Given exercise: Reproduce every line of the records below word for word, keeping them in the same order.

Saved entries
=====

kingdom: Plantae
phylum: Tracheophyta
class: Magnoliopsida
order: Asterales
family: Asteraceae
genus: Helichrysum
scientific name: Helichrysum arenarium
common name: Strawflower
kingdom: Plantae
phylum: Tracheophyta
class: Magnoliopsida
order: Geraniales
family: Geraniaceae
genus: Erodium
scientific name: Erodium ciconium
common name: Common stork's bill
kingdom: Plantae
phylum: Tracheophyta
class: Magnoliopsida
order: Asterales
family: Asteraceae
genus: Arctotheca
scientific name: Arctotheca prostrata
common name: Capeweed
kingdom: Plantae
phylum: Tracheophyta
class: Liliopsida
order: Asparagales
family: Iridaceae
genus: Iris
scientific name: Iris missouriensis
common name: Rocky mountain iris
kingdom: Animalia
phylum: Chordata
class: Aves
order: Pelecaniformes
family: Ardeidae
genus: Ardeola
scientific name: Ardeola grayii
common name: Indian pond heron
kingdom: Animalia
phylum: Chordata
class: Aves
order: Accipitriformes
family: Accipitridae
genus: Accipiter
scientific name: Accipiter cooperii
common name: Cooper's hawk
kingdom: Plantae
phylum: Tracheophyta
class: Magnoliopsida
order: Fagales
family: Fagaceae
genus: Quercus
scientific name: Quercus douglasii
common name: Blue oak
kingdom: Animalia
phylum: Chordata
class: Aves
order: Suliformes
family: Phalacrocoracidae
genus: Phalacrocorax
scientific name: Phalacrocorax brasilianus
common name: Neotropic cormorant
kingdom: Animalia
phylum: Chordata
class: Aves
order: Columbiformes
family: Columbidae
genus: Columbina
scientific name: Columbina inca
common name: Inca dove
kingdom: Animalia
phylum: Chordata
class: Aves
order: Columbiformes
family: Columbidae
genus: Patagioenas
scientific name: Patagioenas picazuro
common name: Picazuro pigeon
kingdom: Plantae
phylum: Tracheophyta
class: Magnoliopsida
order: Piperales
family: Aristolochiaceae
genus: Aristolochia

=====

Reply to the task:
kingdom: Plantae
phylum: Tracheophyta
class: Magnoliopsida
order: Asterales
family: Asteraceae
genus: Helichrysum
scientific name: Helichrysum arenarium
common name: Strawflower
kingdom: Plantae
phylum: Tracheophyta
class: Magnoliopsida
order: Geraniales
family: Geraniaceae
genus: Erodium
scientific name: Erodium ciconium
common name: Common stork's bill
kingdom: Plantae
phylum: Tracheophyta
class: Magnoliopsida
order: Asterales
family: Asteraceae
genus: Arctotheca
scientific name: Arctotheca prostrata
common name: Capeweed
kingdom: Plantae
phylum: Tracheophyta
class: Liliopsida
order: Asparagales
family: Iridaceae
genus: Iris
scientific name: Iris missouriensis
common name: Rocky mountain iris
kingdom: Animalia
phylum: Chordata
class: Aves
order: Pelecaniformes
family: Ardeidae
genus: Ardeola
scientific name: Ardeola grayii
common name: Indian pond heron
kingdom: Animalia
phylum: Chordata
class: Aves
order: Accipitriformes
family: Accipitridae
genus: Accipiter
scientific name: Accipiter cooperii
common name: Cooper's hawk
kingdom: Plantae
phylum: Tracheophyta
class: Magnoliopsida
order: Fagales
family: Fagaceae
genus: Quercus
scientific name: Quercus douglasii
common name: Blue oak
kingdom: Animalia
phylum: Chordata
class: Aves
order: Suliformes
family: Phalacrocoracidae
genus: Phalacrocorax
scientific name: Phalacrocorax brasilianus
common name: Neotropic cormorant
kingdom: Animalia
phylum: Chordata
class: Aves
order: Columbiformes
family: Columbidae
genus: Columbina
scientific name: Columbina inca
common name: Inca dove
kingdom: Animalia
phylum: Chordata
class: Aves
order: Columbiformes
family: Columbidae
genus: Patagioenas
scientific name: Patagioenas picazuro
common name: Picazuro pigeon
kingdom: Plantae
phylum: Tracheophyta
class: Magnoliopsida
order: Piperales
family: Aristolochiaceae
genus: Aristolochia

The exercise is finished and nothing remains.